■ **PROVIDED DATA**
################
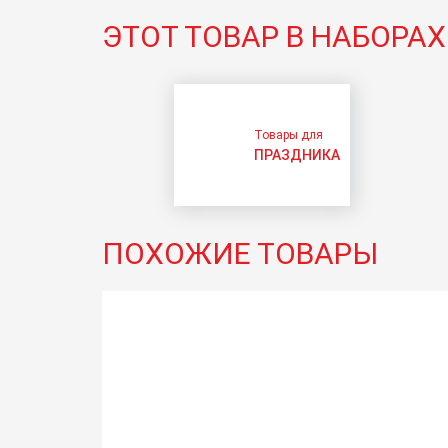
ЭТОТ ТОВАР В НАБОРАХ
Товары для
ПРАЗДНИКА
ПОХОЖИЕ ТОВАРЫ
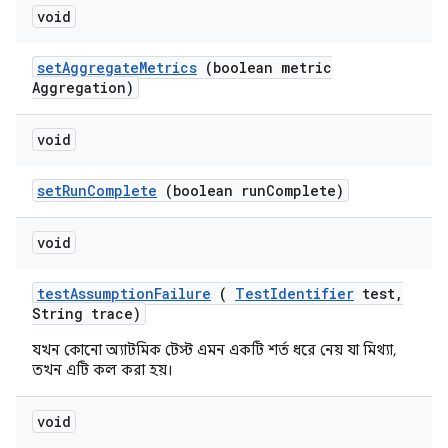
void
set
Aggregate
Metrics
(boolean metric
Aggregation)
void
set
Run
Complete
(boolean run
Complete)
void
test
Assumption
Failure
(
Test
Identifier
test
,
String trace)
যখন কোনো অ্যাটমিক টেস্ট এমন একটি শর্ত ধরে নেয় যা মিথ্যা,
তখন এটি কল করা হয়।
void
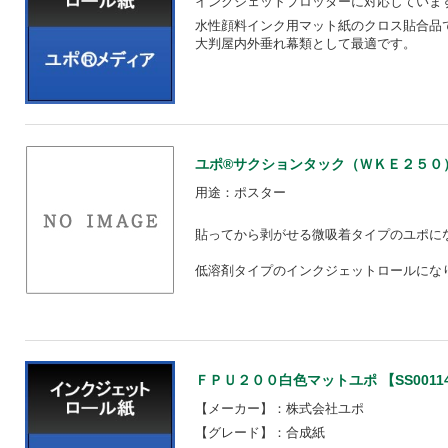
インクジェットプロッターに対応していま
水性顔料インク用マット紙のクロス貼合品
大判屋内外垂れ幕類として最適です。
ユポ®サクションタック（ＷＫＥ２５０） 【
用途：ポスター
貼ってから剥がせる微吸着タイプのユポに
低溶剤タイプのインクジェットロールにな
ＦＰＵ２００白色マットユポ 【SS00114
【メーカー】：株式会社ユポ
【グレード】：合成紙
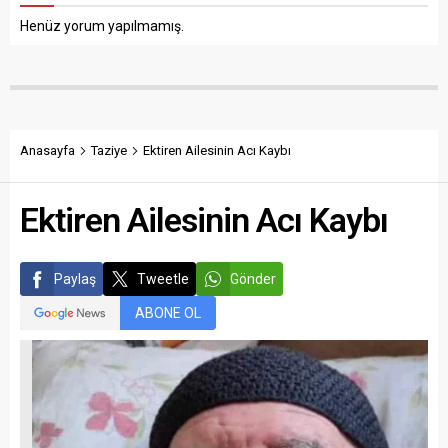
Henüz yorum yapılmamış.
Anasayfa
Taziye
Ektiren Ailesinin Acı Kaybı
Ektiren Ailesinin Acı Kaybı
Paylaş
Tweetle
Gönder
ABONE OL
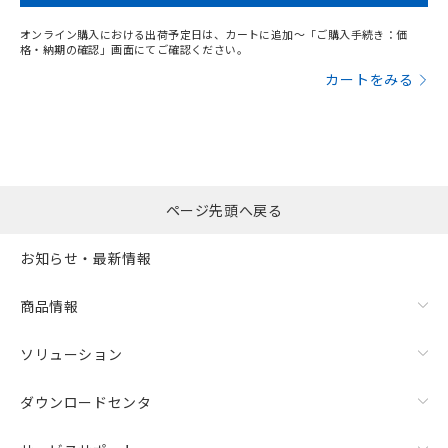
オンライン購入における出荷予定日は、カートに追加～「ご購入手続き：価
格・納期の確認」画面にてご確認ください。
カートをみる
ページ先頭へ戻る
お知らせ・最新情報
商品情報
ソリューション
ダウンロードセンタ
################
■ **PROBLEM**
Without the pictures, return the records above exactly as written.

■ **ANSWER**
ЭТОТ ТОВАР В НАБОРАХ
Товары для
ПРАЗДНИКА
ПОХОЖИЕ ТОВАРЫ
void
set
Aggregate
Metrics
(boolean metric
Aggregation)
void
set
Run
Complete
(boolean run
Complete)
void
test
Assumption
Failure
(
Test
Identifier
test
,
String trace)
যখন কোনো অ্যাটমিক টেস্ট এমন একটি শর্ত ধরে নেয় যা মিথ্যা,
তখন এটি কল করা হয়।
void
インクジェットプロッターに対応していま
水性顔料インク用マット紙のクロス貼合品
大判屋内外垂れ幕類として最適です。
ユポ®サクションタック（ＷＫＥ２５０） 【
用途：ポスター
貼ってから剥がせる微吸着タイプのユポに
低溶剤タイプのインクジェットロールにな
ＦＰＵ２００白色マットユポ 【SS00114
【メーカー】：株式会社ユポ
【グレード】：合成紙
Henüz yorum yapılmamış.
Anasayfa
Taziye
Ektiren Ailesinin Acı Kaybı
Ektiren Ailesinin Acı Kaybı
Paylaş
Tweetle
Gönder
ABONE OL
オンライン購入における出荷予定日は、カートに追加～「ご購入手続き：価
格・納期の確認」画面にてご確認ください。
カートをみる
ページ先頭へ戻る
お知らせ・最新情報
商品情報
ソリューション
ダウンロードセンタ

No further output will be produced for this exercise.